Poor Pay, No Rights: UK’s New Workforce

Danny Wilde collected his last pay cheque from the Tulip pork factory in Norfolk on Friday before joining the dole queue.

His wife, Melissa, was made redundant from her job at the same Thetford plant earlier this month. They both joined the meat processing lines from school and have put in 20 years at the company between them, taking turns on early and late shifts so that they could look after their two children.

There have been jobs cuts here before: in 2003 more than 170 full-time employees were made redundant and replaced immediately with agency staff, most of them migrants on poorer terms – lower rates of pay, mostly just the minimum wage, less overtime money, less holiday, more antisocial shift patterns, uncertain hours. The full-time employees had no pay rise for three years and watched as their incomes were eroded by inflation.

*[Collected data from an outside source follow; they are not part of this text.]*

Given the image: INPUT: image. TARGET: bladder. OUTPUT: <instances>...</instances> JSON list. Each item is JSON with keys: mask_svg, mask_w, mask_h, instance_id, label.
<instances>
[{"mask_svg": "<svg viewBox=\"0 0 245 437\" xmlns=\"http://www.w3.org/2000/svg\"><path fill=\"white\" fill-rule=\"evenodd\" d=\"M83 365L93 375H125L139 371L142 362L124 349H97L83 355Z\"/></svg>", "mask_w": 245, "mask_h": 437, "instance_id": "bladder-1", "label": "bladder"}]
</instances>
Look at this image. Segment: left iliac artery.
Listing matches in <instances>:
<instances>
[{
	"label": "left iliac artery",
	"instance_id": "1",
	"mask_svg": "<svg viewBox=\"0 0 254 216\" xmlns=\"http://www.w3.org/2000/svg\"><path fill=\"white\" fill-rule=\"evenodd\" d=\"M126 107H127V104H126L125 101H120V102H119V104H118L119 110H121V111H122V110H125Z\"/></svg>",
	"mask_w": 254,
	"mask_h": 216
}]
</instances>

Now the rest of the work has gone, most of it relocated to another subsidiary of the transnational Danish Crown group in Cornwall. The Wildes feel badly let down after years of loyal work. As Melissa puts it: “That’s business today, isn’t it. It doesn’t care.”

Tulip has been Thetford’s largest employer since Thermos closed its factory on the same industrial estate five years ago and shifted to China where the labour is cheaper. Up to 700 people who have worked at Tulip regularly will now have to look for jobs elsewhere.

Deborah French who worked in the slicing hall for 19 years packing bacon for Tesco and M&S is now joining her two sisters who were made redundant in that last round. One of them has not worked since. What galled her was being asked to train the agency workers who had replaced them. “This affects so many people’s lives, so many husbands and wives and cousins and children worked in the company. It’s the economy round here.”

These are the kind of workers at the heart of a campaign being fought by unions determined to make equal rights for agency workers one of the issues of this week’s Labour party conference. They will attack the government for failing to support a measure they say is vital to protect local and migrant workers and to stop a growing racial backlash.

The government has blocked a new EU directive to give agency workers the same rights and although Gordon Brown promised this month to work towards a deal, he did not commit to detail.

The mood on the ground in Thetford chimes with what many Labour MPs are now reporting from their constituencies – that the anger is with the use of agency staff rather than the agency staff themselves, or where they come from.

Danny thinks he lost his job because there are people from other countries willing to take less pay. “The companies are just bringing in cheap labour from abroad. Migrants want a better life and good luck to them, but it’s bringing down our way of life. If you are an unskilled English person like me you are not going to get the jobs when unskilled foreigners are cheaper.”

Danny used to vote Labour but now he’s undecided. “I’m not happy with the way things are going in this country.”

Several Polish workers directly employed at the company have in fact lost their jobs too.

Tulip says the factory is too old to be profitable and even with significant investment it “would not be able to deliver the efficiencies required to make it profitable”, it said in a statement. It maintains that labour costs were not its reason for relocating, but that the nature of employment itself has changed: 24/7 business with sudden peaks means that “wage structures and shift patterns have to be adapted”, a spokesman said.

He declined to comment on who would be employed at its Cornish site on what rates of pay but added: “Tulip works in a very competitive marketplace and consolidation is critical if Tulip is to establish itself as the most competitive producer.”

When the job losses were announced in March, Unite the union organised demonstrations. As the Guardian joined them a man cycled up to shout nationalist abuse, before disappearing into the neighbouring housing estate. Most of the workers interviewed echoed Danny’s feelings.

Cheryl Leeder, who was losing her job at 56 after 31 years’ service along with husband Denis who had been there 34 years, blamed pressure from Tulip’s supermarket customers to cut costs and the fact that workers in Cornwall would be cheaper.

Deborah Bode an employee for 15 years, agreed. “The agency rate is lower than ours, and even when agency workers get made up to permanent they are on different terms. You can smile a lot and get over the language barrier but it doesn’t foster good relations if they undercut you.”

In 2004 there was rioting outside the Portuguese-run Red Lion pub in Thetford’s main square. More than 200 local youths surrounded the pub after England’s football defeat by Portugal and hurled missiles at its windows while shouting racist abuse at about 40 Portuguese workers and their families barricaded inside. Ten young men were later jailed for the attack.

Thetford has a population of about 28,000. An estimated 25,000 Portuguese have settled in the surrounding area in the space of a few years and more recently Polish and Lithuanian workers have arrived; the town itself had absorbed about 10,000 migrants.

Its Labour mayor, Thelma Paines, who joined the protests against the Tulip closure, said a lot of successful work had been done to bring the communities together after the riot.

But she was worried that a major round of job cuts now that include new Europeans who have only recently settled might provoke more tension. “People will inevitably start asking why their taxes are going to support jobless foreigners. There are development plans and regeneration plans, but in the short term, it’s bloody devastating.”